The gardens[333] occupied about twelve acres and were laid out in gravel walks flanked by a number of fine trees. On passing through the principal entrance, that connected with the manager’s house[334] at the western end of the gardens, the visitor beheld the Grand (or Great) Walk, planted on each side with elms and extending about nine hundred feet, the whole length of the garden, to the eastern boundary fence, beyond which could be seen pleasant meadows with the hay-makers at their task. At the eastern end of this walk there was a gilded statue of Aurora, afterwards (before 1762) replaced by a Grand Gothic Obelisk bearing the inscription Spectator fastidiosus sibi molestus. This latter erection would hardly have borne inspection by daylight, for, like much of the ‘architecture’ of Vauxhall, it consisted merely of a number of boards covered with painted canvas.
Parallel to the Grand Walk was the South Walk with its three triumphal arches through which could be seen a painting of the ruins of Palmyra.
A third avenue, the Grand Cross Walk, also containing a painted representation of ruins, passed through the garden from side to side, intersecting the Grand Walk at right angles. This cross walk was terminated on the right by the Lovers’ (or Druid’s) Walk, and to the left were the Wildernesses and the Rural Downs.
The lofty trees of the Lovers’ Walk formed a verdant canopy in which the nightingales of Spring Gardens, the blackbirds, and the thrushes were wont to build. This was the principal of the Dark Walks so often mentioned in the annals of Vauxhall. In 1759 complaints were made of the loose characters who frequented these walks, and in 1763 Tyers was compelled to rail them off. When Vauxhall opened for the season in 1764 some young fellows, about fifty in number, tore up the railings in order to lay the walks open.
The Rural Downs, at least in the earlier days of Vauxhall, were covered with turf and interspersed with firs, cypresses and cedars. On one of the little eminences was a leaden statue of Milton[335] seated, listening to music, and at night-time the great Bard was illuminated by lamps. Here were also the Musical Bushes where a subterraneous band used to play fairy music till about the middle of the eighteenth century when this romantic entertainment ceased, “the natural damp of the earth being found prejudicial to the instruments.”
The Wildernesses were formed by lofty trees and were (about 1753) the verdant abode of various “feathered minstrels, who in the most delightful season of the year ravish the ears of the company with their harmony.”
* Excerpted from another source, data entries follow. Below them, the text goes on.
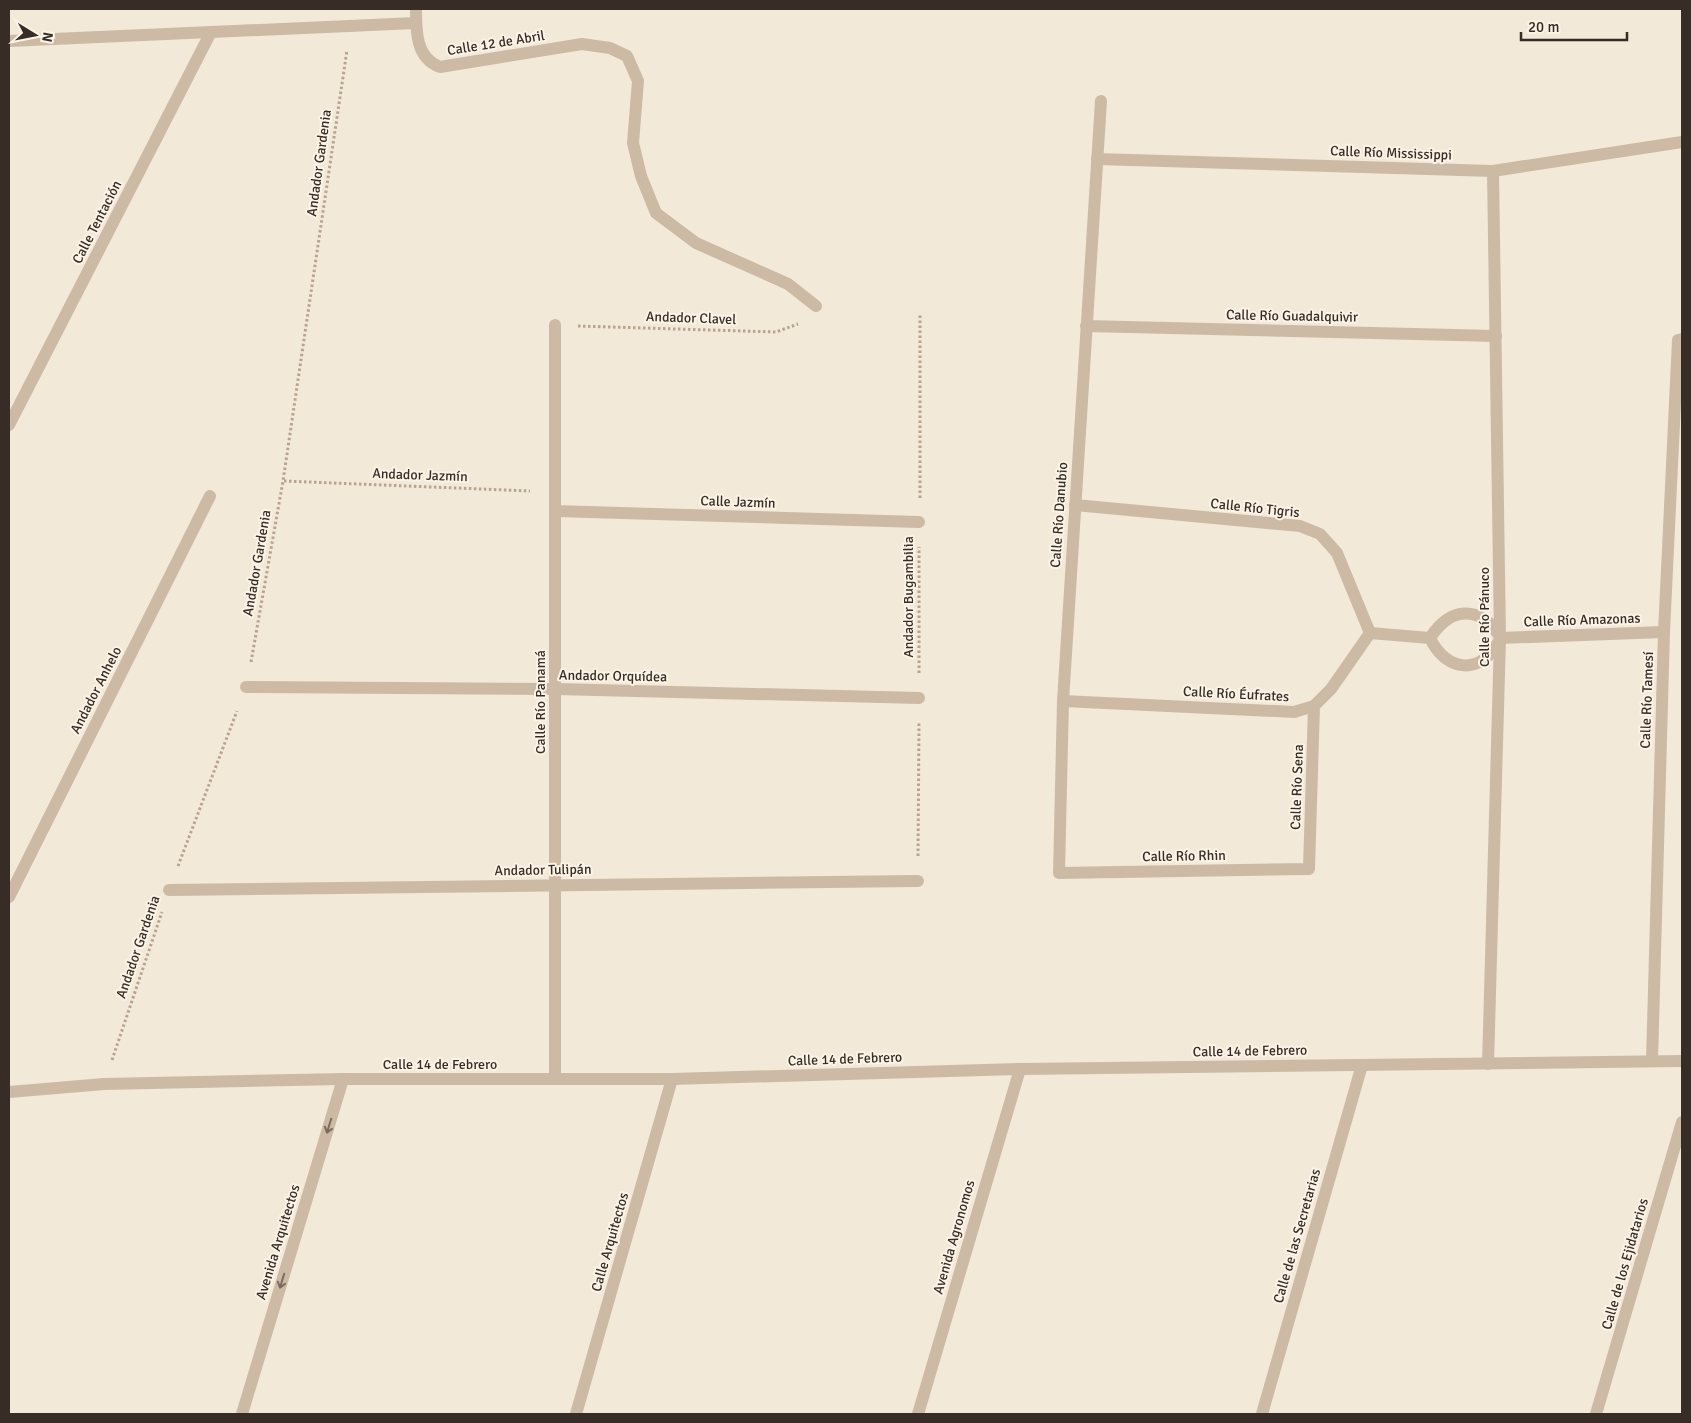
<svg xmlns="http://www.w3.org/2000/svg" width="1691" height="1423" viewBox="0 0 1691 1423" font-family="Signika,sans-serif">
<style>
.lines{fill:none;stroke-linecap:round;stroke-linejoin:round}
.path{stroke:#b8a48e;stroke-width:3;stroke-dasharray:2.5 2.5;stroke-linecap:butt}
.minor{stroke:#cdbaa4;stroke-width:12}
.oneway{stroke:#7a6c5f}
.labels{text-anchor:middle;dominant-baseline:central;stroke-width:4;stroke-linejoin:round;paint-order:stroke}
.street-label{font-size:14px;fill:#372d26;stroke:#fbf3e6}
</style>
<rect width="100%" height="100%" fill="#f3e9d9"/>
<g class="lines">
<!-- path -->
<g class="path">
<path d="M 578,326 L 776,332 L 798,324"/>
<path d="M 284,481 L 530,491"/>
<path d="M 920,498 L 920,313"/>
<path d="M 251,662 L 283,481 L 347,50"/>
<path d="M 919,673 L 919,547"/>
<path d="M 918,856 L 919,722"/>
<path d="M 178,866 L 237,711"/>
<path d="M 112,1060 L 162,912"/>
</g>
<!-- minor -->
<g class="minor">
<path d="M 416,9 C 416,32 416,58 440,67 L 582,44 L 610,48 L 627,56 L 638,81 L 633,143 L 641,176 L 656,213 L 696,243 L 788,284 L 816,306"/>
<path d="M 9,41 L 416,23"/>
<path d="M 1101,101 L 1063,701 L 1059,873 L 1309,869 L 1314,706"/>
<path d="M 1097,159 L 1493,171 L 1682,142"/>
<path d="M 1086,326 L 1496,336"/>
<path d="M 9,425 L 211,32"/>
<path d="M 1075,505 L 1300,526 L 1320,534 L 1337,553 L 1370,633"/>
<path d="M 555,511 L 919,522"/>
<path d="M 1370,633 L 1430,638"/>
<path d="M 1430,638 C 1446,672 1481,676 1499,641"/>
<path d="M 1430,638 C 1450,607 1480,604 1500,637"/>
<path d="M 1500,638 L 1664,632"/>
<path d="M 246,687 L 556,689 L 919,698"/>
<path d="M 1063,701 L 1294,712 L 1314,706 L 1331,689 L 1370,633"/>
<path d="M 169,890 L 918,881"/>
<path d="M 9,897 L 210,496"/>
<path d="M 1652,1061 L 1664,632 L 1678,340 L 1682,339"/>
<path d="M 1488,1064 L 1500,638 L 1493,171"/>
<path d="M 555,1079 L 555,325"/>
<path d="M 9,1092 L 104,1084 L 343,1079 L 672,1079 L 1020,1069 L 1682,1061"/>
<path d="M 242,1414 L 343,1079"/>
<path d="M 576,1414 L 672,1079"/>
<path d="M 918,1414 L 1020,1069"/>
<path d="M 1262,1414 L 1362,1065"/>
<path d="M 1596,1414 L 1682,1122"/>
</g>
</g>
<!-- one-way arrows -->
<defs><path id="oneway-shaft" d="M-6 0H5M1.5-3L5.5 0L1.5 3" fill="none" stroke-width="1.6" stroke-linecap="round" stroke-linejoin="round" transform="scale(1.25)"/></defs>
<g class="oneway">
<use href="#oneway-shaft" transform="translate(329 1126) rotate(107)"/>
<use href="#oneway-shaft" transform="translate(282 1281) rotate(107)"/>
</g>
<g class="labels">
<!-- street labels -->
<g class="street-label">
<text transform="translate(496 43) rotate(-9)">Calle 12 de Abril</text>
<text transform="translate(1391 153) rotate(2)">Calle Río Mississippi</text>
<text transform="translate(319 163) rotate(-82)">Andador Gardenia</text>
<text transform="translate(97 222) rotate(-63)">Calle Tentación</text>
<text transform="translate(1292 316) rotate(1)">Calle Río Guadalquivir</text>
<text transform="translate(691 318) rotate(2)">Andador Clavel</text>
<text transform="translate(420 475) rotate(2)">Andador Jazmín</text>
<text transform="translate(738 502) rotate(2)">Calle Jazmín</text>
<text transform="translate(1255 508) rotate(6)">Calle Río Tigris</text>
<text transform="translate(1059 515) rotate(-86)">Calle Río Danubio</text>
<text transform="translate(257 563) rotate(-80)">Andador Gardenia</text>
<text transform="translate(908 597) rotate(-90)">Andador Bugambilia</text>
<text transform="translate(1484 617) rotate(-90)">Calle Río Pánuco</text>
<text transform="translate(1582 620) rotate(-2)">Calle Río Amazonas</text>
<text transform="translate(613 676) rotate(1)">Andador Orquídea</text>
<text transform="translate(96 690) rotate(-63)">Andador Anhelo</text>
<text transform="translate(1236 694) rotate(3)">Calle Río Éufrates</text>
<text transform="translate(1647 700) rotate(-88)">Calle Río Tamesí</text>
<text transform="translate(540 702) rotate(-90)">Calle Río Panamá</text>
<text transform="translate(1297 787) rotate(-88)">Calle Río Sena</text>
<text transform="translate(1184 856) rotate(-1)">Calle Río Rhin</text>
<text transform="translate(543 870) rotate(-1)">Andador Tulipán</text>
<text transform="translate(138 947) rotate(-71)">Andador Gardenia</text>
<text transform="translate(1250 1051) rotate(-1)">Calle 14 de Febrero</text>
<text transform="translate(845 1059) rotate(-2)">Calle 14 de Febrero</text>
<text x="440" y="1064">Calle 14 de Febrero</text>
<text transform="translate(1297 1236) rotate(-74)">Calle de las Secretarias</text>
<text transform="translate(954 1237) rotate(-74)">Avenida Agronomos</text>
<text transform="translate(278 1242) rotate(-73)">Avenida Arquitectos</text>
<text transform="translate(610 1242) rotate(-74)">Calle Arquitectos</text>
<text transform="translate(1625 1264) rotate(-74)">Calle de los Ejidatarios</text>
</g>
</g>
<!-- border -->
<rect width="1691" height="1423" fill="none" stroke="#372d26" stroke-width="20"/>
<!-- north arrow -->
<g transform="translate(35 35) rotate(100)" stroke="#fbf3e6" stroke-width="4" paint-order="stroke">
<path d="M0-4L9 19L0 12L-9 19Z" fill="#372d26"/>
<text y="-8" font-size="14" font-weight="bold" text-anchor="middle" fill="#372d26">N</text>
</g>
<!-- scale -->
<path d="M1521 32v8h106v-8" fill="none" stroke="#372d26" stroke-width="2.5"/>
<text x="1528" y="32" font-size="15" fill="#372d26" stroke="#fbf3e6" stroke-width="4" paint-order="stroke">20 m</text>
</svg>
The orchestra, open in the front, stood, facing the west, in the centre of what was called The Grove, a quadrangle of about five acres formed by the Grand, Cross, and South Walks and by the remaining side of the garden.
On each side of this quadrangle were the supper-boxes and pavilions, placed in long rows or arranged in a semi-circular sweep. These were decorated, about 1742, with paintings chiefly by Francis Hayman. Hogarth allowed his “Four Times of the Day” to be copied by Hayman for the boxes, and is said to have given Tyers the idea of brightening Vauxhall with paintings. It is doubtful if any of the pictures in the boxes can be traced directly to his hand, though an undoubted Hogarth, “Henry VIII. and Anne Boleyn” was presented by the artist to Tyers and hung in the Rotunda. The pictures in the boxes chiefly represented scenes in popular comedies and a number of common sports and pastimes such as the play of seesaw, the play of cricket, the humorous diversion of sliding on the ice, leap-frog, and the country dance round the maypole. Some of the larger boxes, denominated temples and pavilions, were more elaborately designed and decorated. Such were the Temple of Comus (in the semi-circle of boxes on the left of the garden) and the Turkish Tent behind the orchestra.
The Inside of the Elegant Music Room in Vaux Hall Gardens.